Ce qui importe donc, c’est que le transfert de compétence soit le plus précisément possible identifié pour déterminer les sphères d’intervention des différentes entités.

Ainsi un syndicat intercommunal compétent en matière d’aduction et de distribution d’eau potable n’est pas fondé à soutenir que la fourniture d’eau brute pour l’arrosage des espaces verts, mission qui ne lui a jamais été expressément confiée, constitue une extension normale et naturelle de sa compétence (TA Montpellier, 7 déc. 1978, SIVOM de Mauguio-Perols, Rec. p. 730).

De même, un transfert de compétences entraînant mise à disposition des biens décharge la collectivité dessaisie de toute responsabilité du fait de l’ouvrage (CE, 4 février 1976, communauté urbaine de Lille, Rec. p. 82), la collectivité désormais compétente ne pouvant pas même l’appeler en garantie (CAA de Nancy, 7 novembre 1991, Communauté urbaine de Lille / SIDEN).

La loi CHEVENEMENT s’était efforcée d’inverser la procèdure de détermination des compétences en en confiant le soin à la communauté d’agglomération.

La Cour de Marseille semble rappeler, indirectement, le juge administratif ne contrôlant pas la constitutionnalité des lois [3], que le principe constitutionnel de la libre administration des collectivités n’autorise pas de dessaisir les communes de leurs compétences sans qu’elles en déterminent elles même la nature et l’étendue.

La jurisprudence relative aux districts permet de se rapprocher de la question soulevée par l’arrêt de la Cour administrative d’appel de Marseille.

Les districts disposaient de compétences obligatoires clairement définies, quant à leur nature et leur étendue, par le législateur puisqu’ils étaient compétents pour les services du logement [4] et les centres de secours contre l’incendie (ancien art. L.164-4 du Code du communes).

Les services assurés par les syndicats de communes inclus dans le périmètre du district lui étaient également obligatoirement attribués.

▶ Matériel fourni
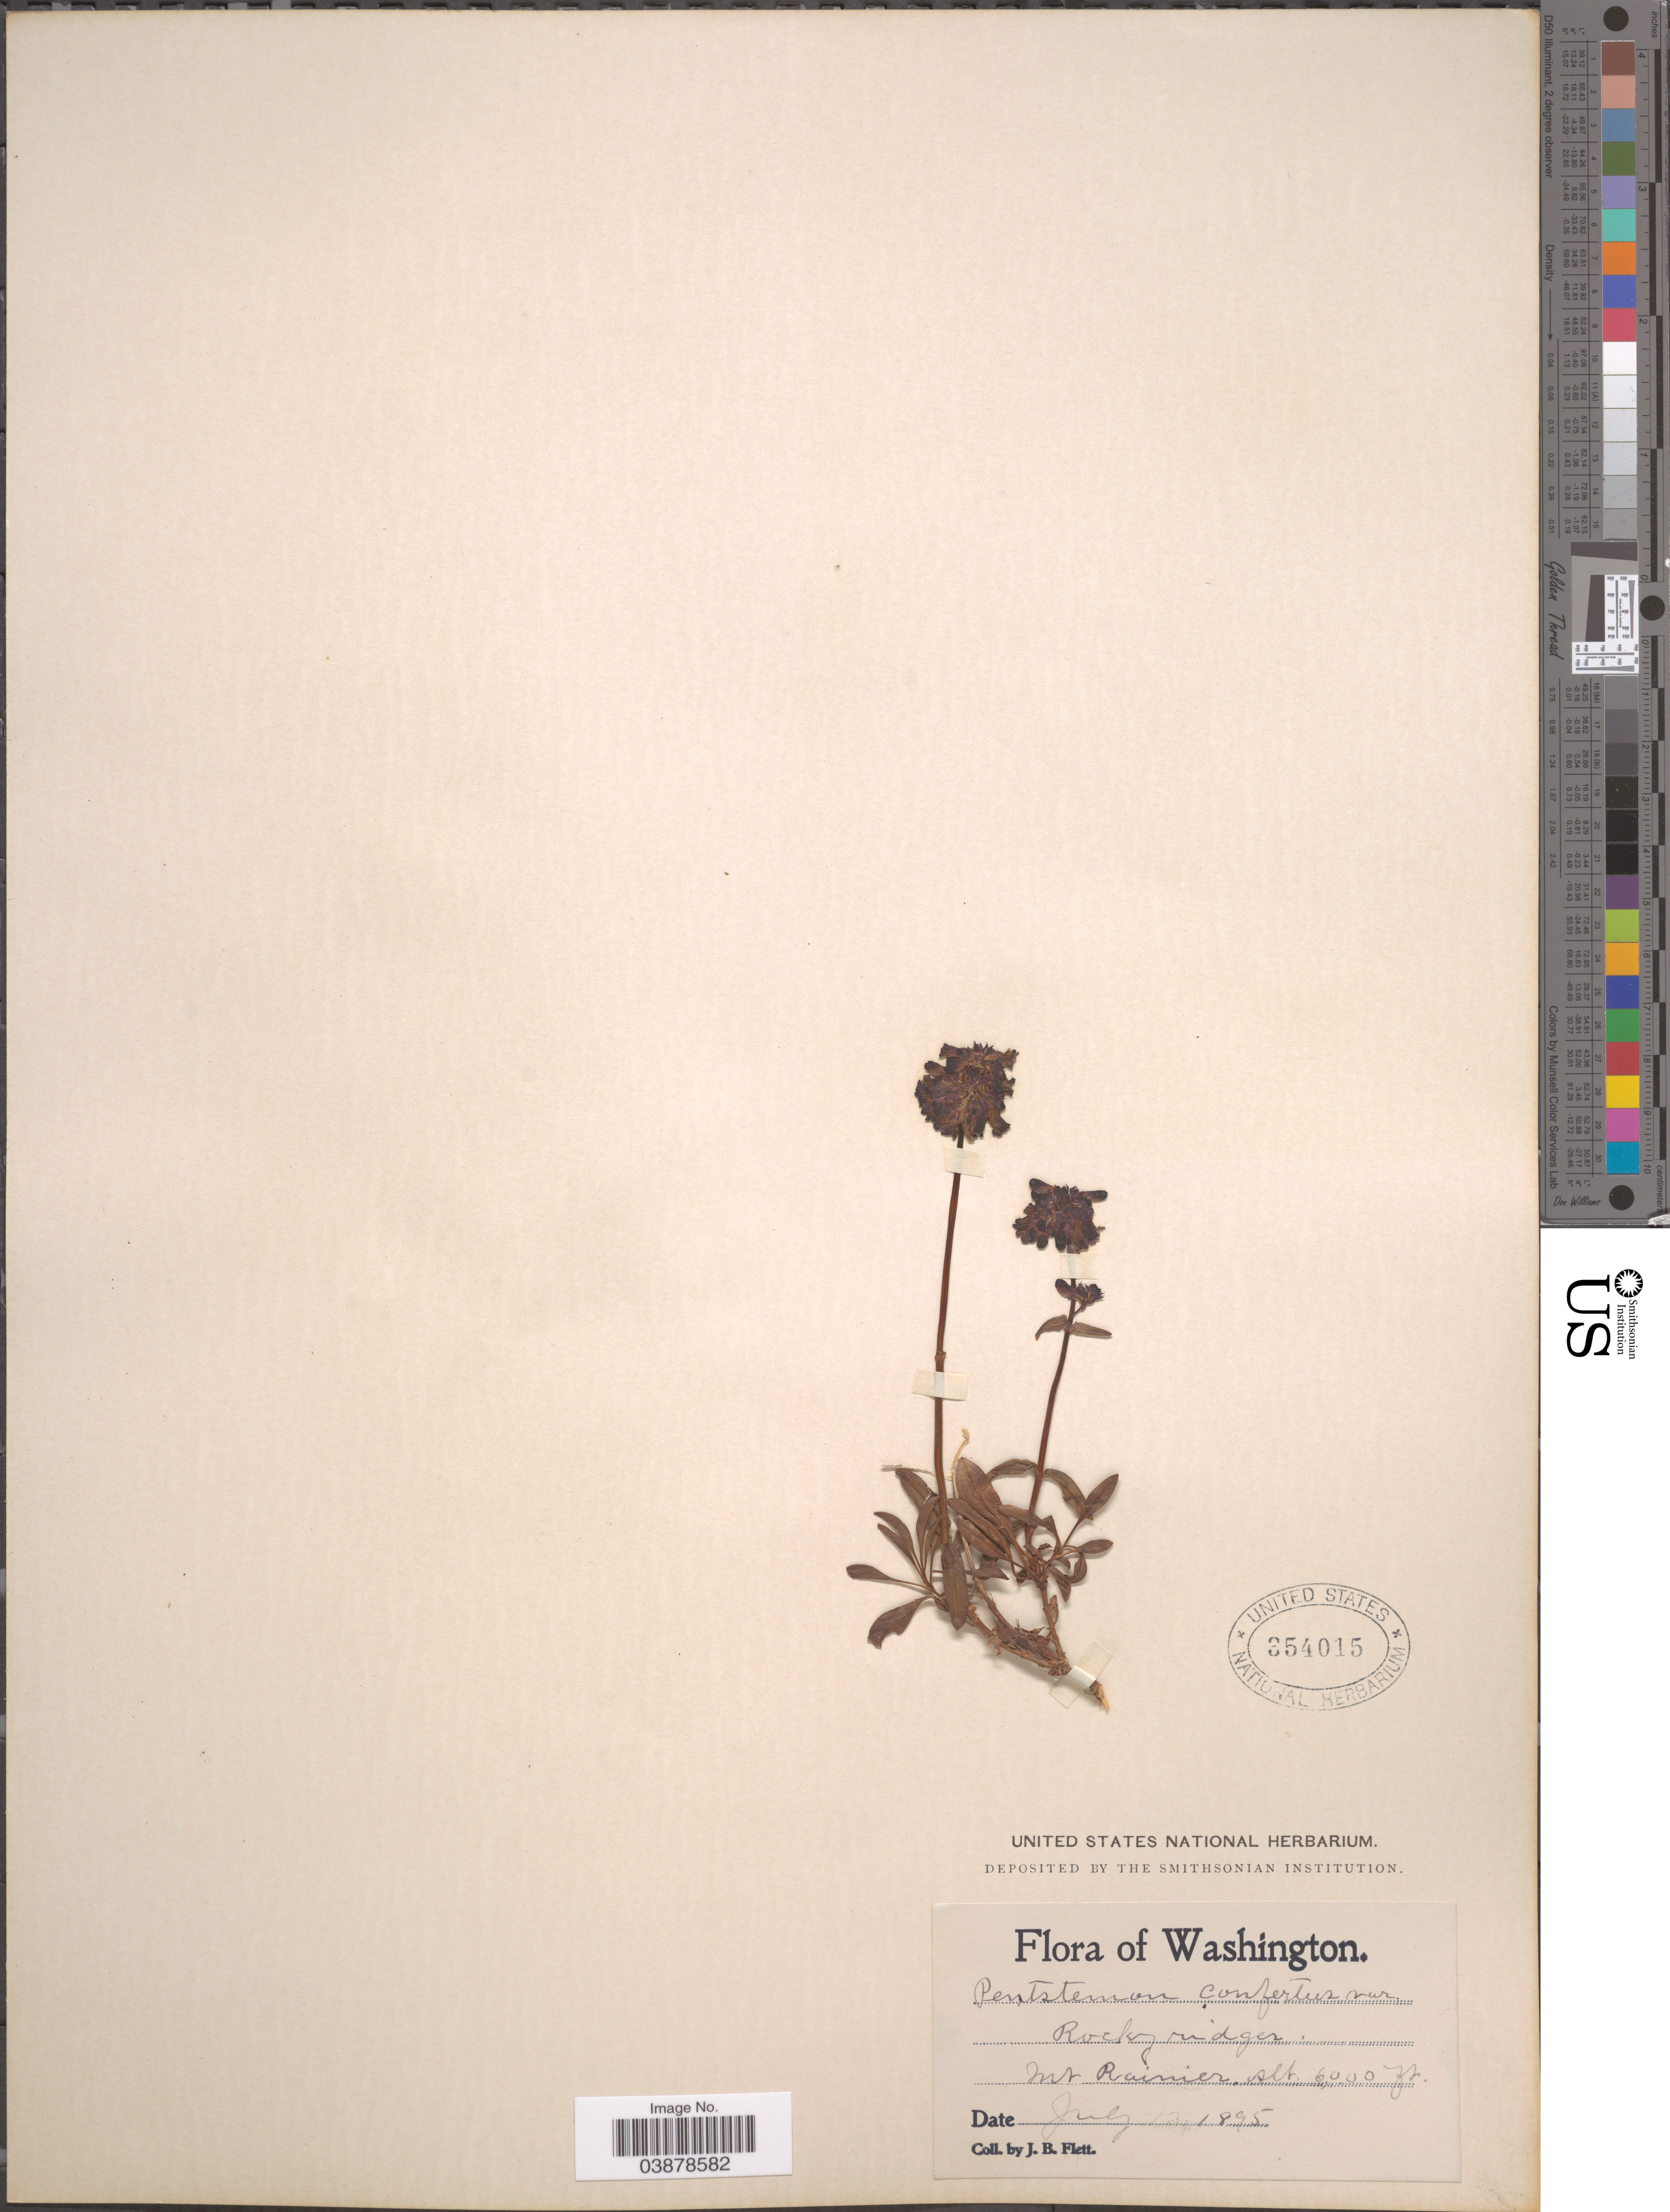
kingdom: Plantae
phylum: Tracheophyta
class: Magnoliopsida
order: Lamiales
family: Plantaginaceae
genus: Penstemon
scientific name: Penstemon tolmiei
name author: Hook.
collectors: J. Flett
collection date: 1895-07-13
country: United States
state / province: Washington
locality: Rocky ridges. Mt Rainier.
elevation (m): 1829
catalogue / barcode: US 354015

▶ Travail demandé
**A.** D'après le texte sur le transfert de compétences, pour quels services les districts étaient-ils compétents au titre de leurs compétences obligatoires ?
**B.** Recopiez fidèlement le passage du texte sur le transfert de compétences qui commence aux mots "La Cour de Marseille" et s'achève après les mots "Code du communes).".

▶ Réponses ordonnées
**A.** Pour les services du logement et les centres de secours contre l'incendie.

**B.**
La Cour de Marseille semble rappeler, indirectement, le juge administratif ne contrôlant pas la constitutionnalité des lois [3], que le principe constitutionnel de la libre administration des collectivités n’autorise pas de dessaisir les communes de leurs compétences sans qu’elles en déterminent elles même la nature et l’étendue.

La jurisprudence relative aux districts permet de se rapprocher de la question soulevée par l’arrêt de la Cour administrative d’appel de Marseille.

Les districts disposaient de compétences obligatoires clairement définies, quant à leur nature et leur étendue, par le législateur puisqu’ils étaient compétents pour les services du logement [4] et les centres de secours contre l’incendie (ancien art. L.164-4 du Code du communes).